_Fragmento de página:_

━━━

La historia ha dicho otra cosa, porque en el fondo siempre ha dicho lo mismo: si la dialéctica funciona, no es entre los hombres y “el hombre”, sino entre los opresores y los oprimidos, entre los acaparadores de riqueza y los desposeídos, entre los amos y los esclavos, entre el espíritu autónomo y el dogmático.

Paz reconoció las falsas ilusiones 40 años después de la publicación del libro: “Entre las ruinas de la ideología totalitaria brotan ahora los viejos y feroces fanatismos. El presente me inspira el mismo horror que experimentaba en mi adolescencia ante el mundo moderno. The Waste Land, ese poema que tanto me impresionó cuando lo descubrí en 1931, sigue siendo profundamente actual. Una gangrena corroe a las democracias modernas. ¿Vivimos el fin de la modernidad?” Extrañamente, estas palabras, fechadas el 9 de diciembre de 1992, no remiten a los años cuarenta, sino a los veinte del poema de Eliot.

Si en 1950 hubo un “hoy” contemporáneo, verdaderamente moderno, parece haber durado poco. Paz repara en el espejismo y se desengaña: entonces corrige y corrige sus ensayos, pero no cambia su diagnóstico: “/…/ confieso que la concepción central de El laberinto de la soledad me sigue pareciendo válida”.

Aunque en menor grado, varios ensayos de Octavio Paz sufrieron la revisión periódica y constante que él aplicó a sus poemas. Muy pronto, por desgracia, se apoderó de él la obsesión de que en su juventud había concebido la Idea justa para cada uno de sus poemas, pero no había tenido los medios para expresarlas. Mucha de su actividad poética consistió en “reparar” las insuficiencias de su juventud rehaciendo una y otra vez sus poemas: de hecho, los reconstruía según sus nuevas ideas de lo que debía ser la poesía, atribuyéndole esa lucidez a su juventud. Era una carrera en la que competía con su propia sombra. Con algunos ensayos hizo lo mismo, incluido, por supuesto, El laberinto de la soledad.

━━━

_Listado:_
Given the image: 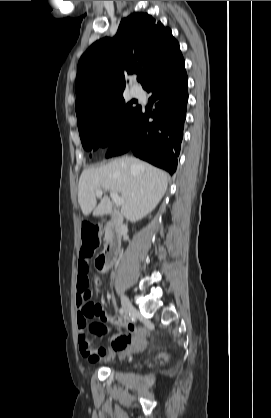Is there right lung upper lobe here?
I'll list each match as a JSON object with an SVG mask.
<instances>
[{"mask_svg":"<svg viewBox=\"0 0 271 418\" xmlns=\"http://www.w3.org/2000/svg\"><path fill=\"white\" fill-rule=\"evenodd\" d=\"M183 60L179 43L168 27L147 13L124 18L113 38H104L82 55L76 77V114L123 95L125 75H142L146 89Z\"/></svg>","mask_w":271,"mask_h":418,"instance_id":"right-lung-upper-lobe-1","label":"right lung upper lobe"}]
</instances>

━━━

_Tarea 1:_ Transcribe sin cambios el fragmento de página sobre Octavio Paz, desde "La historia ha" hasta "y el dogmático.", ambos incluidos.
_Tarea 2:_ Resume en dos oraciones el fragmento de página sobre Octavio Paz.

_Resultado 1:_
La historia ha dicho otra cosa, porque en el fondo siempre ha dicho lo mismo: si la dialéctica funciona, no es entre los hombres y “el hombre”, sino entre los opresores y los oprimidos, entre los acaparadores de riqueza y los desposeídos, entre los amos y los esclavos, entre el espíritu autónomo y el dogmático.

_Resultado 2:_ Paz reconoció sus falsas ilusiones cuarenta años después de la publicación del libro, pero, aunque corrigió sus ensayos, sostuvo que la concepción central de El laberinto de la soledad le seguía pareciendo válida. Además, rehízo una y otra vez sus poemas y algunos ensayos, incluido El laberinto de la soledad, para "reparar" lo que consideraba insuficiencias de su juventud.